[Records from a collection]
_ _ _ _
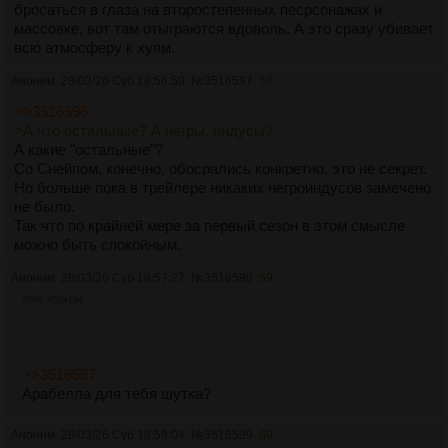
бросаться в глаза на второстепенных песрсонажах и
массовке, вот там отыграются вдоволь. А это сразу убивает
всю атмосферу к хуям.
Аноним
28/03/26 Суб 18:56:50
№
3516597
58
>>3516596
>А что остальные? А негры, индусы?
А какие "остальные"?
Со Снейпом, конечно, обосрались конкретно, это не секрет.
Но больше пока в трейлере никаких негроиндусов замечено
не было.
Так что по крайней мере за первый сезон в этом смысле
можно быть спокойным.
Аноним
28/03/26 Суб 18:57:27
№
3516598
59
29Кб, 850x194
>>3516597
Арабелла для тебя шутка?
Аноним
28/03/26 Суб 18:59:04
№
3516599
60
_ _ _ _
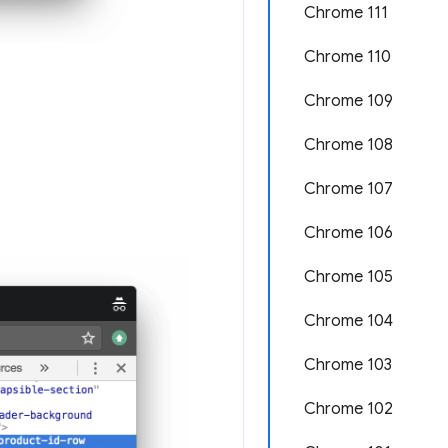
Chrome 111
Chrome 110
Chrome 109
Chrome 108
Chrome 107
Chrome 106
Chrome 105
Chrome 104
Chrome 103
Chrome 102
_ _ _ _
### JOB ITEM
Lines with "остальные": find them in the data and copy each one.

### EXERCISE RESPONSE
>А что остальные? А негры, индусы?
А какие "остальные"?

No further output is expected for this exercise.